Problem description: Where a line in the listing contains the string "电影制作融资计划", copy that line out.

***** Given records

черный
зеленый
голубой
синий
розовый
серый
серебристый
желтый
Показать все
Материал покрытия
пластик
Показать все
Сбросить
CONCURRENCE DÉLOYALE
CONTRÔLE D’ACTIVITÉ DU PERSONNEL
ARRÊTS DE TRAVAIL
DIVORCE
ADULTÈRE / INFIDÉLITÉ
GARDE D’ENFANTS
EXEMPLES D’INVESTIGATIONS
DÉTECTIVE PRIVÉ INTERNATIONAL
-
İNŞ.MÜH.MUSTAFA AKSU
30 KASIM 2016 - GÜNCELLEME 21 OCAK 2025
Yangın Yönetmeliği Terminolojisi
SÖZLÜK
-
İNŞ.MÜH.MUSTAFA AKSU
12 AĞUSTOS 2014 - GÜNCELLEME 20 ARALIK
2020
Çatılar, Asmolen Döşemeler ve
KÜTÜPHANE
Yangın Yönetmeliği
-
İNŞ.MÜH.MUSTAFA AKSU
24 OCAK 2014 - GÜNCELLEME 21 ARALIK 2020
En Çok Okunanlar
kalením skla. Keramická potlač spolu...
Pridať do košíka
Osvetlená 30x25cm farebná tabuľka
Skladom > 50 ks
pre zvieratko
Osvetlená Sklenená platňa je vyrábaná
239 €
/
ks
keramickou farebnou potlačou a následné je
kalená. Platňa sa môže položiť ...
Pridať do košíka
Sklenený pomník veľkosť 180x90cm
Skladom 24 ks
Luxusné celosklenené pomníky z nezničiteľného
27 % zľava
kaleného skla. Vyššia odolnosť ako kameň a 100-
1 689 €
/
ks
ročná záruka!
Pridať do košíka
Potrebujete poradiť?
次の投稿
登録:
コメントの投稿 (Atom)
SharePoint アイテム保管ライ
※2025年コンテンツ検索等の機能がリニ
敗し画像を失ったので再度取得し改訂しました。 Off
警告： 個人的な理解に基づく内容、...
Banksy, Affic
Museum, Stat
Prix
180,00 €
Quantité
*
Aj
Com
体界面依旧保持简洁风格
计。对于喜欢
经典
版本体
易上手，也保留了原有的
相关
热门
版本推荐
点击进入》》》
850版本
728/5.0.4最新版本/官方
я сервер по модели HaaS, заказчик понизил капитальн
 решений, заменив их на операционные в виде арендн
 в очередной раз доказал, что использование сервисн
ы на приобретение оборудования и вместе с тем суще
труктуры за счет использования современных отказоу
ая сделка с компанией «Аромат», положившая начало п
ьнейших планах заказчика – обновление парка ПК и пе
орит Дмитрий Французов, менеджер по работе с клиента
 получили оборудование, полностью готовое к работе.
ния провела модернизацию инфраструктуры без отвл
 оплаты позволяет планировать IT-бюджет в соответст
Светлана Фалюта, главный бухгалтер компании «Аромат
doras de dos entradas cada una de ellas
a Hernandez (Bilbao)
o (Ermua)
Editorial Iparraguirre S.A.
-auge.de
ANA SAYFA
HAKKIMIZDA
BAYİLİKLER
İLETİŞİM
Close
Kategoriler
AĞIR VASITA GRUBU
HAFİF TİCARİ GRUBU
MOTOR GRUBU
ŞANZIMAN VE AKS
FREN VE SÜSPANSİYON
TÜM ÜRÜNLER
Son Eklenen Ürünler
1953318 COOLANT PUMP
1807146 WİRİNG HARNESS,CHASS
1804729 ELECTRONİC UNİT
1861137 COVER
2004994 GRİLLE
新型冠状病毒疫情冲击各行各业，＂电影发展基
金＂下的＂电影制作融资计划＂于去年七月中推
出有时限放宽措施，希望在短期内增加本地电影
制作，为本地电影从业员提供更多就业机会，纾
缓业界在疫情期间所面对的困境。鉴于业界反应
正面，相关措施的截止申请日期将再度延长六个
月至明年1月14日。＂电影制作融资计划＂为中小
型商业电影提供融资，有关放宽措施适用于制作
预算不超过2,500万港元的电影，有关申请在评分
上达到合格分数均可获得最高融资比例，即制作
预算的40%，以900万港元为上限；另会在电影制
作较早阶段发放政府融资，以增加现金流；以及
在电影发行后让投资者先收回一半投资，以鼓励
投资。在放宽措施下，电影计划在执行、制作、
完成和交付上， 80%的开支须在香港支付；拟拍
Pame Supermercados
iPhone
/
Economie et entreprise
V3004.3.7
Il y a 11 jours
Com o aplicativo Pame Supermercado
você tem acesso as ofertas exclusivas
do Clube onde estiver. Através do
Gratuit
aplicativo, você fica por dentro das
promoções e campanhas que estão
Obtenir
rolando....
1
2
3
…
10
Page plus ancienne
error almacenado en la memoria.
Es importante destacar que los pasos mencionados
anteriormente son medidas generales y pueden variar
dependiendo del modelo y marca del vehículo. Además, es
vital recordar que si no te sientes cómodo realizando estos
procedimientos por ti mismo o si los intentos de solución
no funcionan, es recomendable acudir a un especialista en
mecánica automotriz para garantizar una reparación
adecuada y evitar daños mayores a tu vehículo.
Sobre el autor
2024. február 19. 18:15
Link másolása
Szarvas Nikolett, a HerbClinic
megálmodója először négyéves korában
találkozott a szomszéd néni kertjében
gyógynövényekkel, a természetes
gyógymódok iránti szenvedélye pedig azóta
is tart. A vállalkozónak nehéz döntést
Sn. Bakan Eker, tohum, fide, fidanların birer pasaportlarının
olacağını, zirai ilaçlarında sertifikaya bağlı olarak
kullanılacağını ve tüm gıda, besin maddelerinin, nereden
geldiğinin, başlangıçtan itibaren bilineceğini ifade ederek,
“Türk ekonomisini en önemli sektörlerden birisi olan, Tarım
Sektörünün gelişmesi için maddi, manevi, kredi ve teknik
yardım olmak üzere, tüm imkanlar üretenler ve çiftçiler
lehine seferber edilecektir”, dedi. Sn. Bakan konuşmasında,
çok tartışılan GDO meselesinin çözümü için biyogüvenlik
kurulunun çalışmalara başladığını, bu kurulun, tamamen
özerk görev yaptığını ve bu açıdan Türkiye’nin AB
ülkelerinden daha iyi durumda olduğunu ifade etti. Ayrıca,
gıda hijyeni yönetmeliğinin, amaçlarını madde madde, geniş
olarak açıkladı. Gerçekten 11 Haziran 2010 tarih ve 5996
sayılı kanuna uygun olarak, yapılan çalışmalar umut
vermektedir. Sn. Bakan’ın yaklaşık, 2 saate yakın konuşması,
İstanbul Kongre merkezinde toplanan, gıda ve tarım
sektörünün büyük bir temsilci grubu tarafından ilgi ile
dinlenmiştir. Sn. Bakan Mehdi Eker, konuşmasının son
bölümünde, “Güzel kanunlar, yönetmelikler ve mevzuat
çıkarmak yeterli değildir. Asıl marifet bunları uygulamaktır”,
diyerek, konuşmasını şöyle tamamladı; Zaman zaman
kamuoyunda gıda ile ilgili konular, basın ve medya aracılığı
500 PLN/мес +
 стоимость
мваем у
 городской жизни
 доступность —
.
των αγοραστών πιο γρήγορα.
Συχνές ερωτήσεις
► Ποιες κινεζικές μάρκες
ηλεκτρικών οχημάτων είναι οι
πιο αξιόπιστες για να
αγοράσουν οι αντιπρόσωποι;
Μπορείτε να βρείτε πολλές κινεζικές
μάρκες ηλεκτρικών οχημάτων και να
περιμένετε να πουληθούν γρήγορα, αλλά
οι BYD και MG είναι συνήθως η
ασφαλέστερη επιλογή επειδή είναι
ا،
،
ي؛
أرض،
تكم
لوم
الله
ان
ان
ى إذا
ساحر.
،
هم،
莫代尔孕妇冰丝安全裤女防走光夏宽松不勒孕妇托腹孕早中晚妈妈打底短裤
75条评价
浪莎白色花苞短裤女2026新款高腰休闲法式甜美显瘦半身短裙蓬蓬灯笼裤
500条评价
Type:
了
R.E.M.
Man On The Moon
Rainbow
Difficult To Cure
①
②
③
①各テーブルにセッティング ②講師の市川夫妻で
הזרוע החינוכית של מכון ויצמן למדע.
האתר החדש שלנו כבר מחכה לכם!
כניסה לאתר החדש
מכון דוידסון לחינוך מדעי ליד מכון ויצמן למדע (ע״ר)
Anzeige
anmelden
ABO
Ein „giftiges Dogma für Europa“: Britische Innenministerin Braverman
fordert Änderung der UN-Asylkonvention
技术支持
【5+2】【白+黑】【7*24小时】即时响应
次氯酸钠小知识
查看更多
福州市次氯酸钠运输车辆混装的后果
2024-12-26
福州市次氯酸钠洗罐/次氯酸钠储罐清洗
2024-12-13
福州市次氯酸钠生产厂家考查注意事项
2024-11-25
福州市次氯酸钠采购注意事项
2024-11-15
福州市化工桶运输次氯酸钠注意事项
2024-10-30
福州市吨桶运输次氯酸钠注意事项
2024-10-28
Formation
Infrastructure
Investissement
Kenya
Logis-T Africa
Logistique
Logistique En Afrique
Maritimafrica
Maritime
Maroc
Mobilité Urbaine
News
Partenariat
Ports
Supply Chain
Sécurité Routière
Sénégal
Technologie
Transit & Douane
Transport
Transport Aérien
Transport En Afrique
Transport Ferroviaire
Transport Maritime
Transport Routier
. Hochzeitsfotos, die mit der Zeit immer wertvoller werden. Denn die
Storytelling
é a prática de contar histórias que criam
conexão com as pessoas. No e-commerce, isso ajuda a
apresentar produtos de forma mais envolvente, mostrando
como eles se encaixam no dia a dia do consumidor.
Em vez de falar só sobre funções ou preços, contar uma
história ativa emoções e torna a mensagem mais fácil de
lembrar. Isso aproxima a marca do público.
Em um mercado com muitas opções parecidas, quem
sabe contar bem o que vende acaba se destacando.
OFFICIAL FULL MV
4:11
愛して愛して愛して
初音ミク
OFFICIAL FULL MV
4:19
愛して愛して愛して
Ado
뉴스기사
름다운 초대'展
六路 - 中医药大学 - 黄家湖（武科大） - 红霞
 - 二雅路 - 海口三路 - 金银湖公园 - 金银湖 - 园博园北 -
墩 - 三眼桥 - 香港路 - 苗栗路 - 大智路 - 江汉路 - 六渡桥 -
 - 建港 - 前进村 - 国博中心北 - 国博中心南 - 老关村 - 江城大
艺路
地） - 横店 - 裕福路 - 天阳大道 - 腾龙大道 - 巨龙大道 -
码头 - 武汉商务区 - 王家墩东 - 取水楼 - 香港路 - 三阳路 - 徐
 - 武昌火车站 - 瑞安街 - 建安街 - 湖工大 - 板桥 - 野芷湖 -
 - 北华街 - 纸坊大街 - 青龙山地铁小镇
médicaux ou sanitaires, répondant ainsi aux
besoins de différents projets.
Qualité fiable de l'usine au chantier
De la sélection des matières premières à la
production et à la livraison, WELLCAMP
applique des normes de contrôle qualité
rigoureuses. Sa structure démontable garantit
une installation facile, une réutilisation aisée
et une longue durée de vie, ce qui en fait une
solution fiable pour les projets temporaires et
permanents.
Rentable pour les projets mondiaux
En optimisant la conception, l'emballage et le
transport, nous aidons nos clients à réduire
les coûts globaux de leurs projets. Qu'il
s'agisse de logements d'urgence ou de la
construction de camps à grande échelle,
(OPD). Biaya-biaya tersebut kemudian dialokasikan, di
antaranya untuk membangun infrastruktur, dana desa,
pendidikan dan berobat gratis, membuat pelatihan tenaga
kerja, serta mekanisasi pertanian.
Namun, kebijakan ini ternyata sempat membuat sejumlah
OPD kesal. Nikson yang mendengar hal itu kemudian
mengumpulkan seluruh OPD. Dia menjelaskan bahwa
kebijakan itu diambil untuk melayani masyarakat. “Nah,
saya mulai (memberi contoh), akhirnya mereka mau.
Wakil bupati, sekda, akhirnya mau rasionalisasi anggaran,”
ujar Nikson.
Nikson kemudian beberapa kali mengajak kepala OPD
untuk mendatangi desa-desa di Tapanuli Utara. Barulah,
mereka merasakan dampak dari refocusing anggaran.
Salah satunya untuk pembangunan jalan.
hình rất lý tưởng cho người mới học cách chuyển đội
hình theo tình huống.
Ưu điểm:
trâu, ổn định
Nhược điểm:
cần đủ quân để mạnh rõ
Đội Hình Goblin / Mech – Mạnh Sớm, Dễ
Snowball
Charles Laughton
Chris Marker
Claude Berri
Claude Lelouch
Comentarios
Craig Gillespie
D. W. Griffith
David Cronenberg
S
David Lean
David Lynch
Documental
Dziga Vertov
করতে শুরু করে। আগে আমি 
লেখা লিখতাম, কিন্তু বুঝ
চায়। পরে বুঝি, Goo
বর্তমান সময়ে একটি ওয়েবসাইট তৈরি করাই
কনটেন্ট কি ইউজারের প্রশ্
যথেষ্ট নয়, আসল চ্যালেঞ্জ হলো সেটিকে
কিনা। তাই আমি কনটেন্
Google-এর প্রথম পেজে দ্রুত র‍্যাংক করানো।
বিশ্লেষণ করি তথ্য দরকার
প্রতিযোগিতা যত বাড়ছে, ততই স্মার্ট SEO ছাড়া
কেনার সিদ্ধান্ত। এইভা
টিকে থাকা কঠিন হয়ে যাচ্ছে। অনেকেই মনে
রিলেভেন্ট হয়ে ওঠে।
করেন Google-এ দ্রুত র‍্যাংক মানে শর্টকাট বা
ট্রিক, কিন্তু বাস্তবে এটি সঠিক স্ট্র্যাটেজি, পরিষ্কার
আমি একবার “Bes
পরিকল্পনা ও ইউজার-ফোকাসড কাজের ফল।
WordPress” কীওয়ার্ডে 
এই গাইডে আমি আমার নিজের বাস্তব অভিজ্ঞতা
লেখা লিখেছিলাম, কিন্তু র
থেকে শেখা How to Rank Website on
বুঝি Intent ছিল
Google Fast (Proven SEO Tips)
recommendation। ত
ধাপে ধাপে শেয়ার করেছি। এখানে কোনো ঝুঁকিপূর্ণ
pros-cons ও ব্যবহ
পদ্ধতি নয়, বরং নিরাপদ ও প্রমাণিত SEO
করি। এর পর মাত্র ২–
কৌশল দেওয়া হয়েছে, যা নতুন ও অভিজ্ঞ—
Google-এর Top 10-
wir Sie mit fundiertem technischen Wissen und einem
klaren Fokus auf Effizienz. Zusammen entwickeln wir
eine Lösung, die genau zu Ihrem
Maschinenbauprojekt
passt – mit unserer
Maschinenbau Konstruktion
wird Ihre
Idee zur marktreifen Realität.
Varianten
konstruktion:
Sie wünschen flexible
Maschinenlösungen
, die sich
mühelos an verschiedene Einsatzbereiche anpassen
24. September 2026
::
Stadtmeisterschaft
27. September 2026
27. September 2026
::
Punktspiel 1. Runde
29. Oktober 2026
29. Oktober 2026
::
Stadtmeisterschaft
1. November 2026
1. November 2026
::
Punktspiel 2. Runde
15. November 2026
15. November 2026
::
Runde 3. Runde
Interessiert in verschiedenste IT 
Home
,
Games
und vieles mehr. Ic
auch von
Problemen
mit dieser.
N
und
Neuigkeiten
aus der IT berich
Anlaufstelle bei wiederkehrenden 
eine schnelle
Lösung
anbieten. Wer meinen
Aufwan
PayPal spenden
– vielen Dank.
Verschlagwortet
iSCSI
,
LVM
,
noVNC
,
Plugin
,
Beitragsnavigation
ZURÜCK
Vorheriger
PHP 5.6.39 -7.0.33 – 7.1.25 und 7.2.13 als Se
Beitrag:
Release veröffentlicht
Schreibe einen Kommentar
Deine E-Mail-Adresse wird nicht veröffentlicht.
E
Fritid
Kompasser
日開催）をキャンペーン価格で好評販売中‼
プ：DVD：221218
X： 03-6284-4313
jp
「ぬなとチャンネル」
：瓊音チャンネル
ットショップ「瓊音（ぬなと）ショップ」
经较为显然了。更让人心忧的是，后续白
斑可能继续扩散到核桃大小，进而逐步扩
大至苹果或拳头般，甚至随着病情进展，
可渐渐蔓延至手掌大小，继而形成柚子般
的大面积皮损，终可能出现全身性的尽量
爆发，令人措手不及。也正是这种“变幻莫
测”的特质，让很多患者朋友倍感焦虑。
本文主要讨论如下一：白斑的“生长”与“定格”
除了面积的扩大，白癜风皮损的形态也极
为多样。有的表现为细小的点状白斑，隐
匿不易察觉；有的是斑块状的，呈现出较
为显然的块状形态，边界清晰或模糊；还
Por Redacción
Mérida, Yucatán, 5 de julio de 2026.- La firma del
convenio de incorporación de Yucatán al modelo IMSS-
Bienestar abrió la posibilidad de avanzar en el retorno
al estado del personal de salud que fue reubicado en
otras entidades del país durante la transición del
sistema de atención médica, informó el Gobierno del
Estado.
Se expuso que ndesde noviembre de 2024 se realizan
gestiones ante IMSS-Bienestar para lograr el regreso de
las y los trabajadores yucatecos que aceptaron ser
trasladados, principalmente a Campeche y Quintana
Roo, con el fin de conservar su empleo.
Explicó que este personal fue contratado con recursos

**********

Output below:
金＂下的＂电影制作融资计划＂于去年七月中推
月至明年1月14日。＂电影制作融资计划＂为中小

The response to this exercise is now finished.